WHAT THIS TASK INVOLVES: The pictures stay out; all of the data is to be printed exactly.

Dataset entries
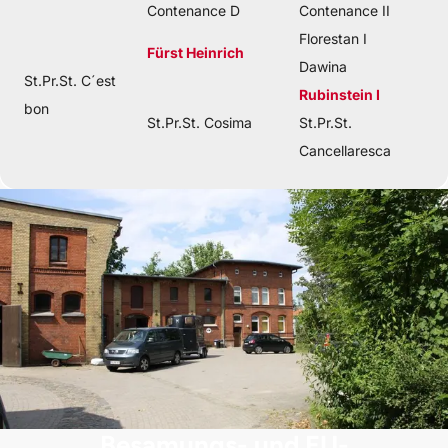
Contenance D
Contenance II
Florestan I
Fürst Heinrich
Dawina
St.Pr.St. C´est
Rubinstein I
bon
St.Pr.St. Cosima
St.Pr.St.
Cancellaresca
Besamungs- und EU-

RESULT FOR THIS TASK:
Contenance D
Contenance II
Florestan I
Fürst Heinrich
Dawina
St.Pr.St. C´est
Rubinstein I
bon
St.Pr.St. Cosima
St.Pr.St.
Cancellaresca
Besamungs- und EU-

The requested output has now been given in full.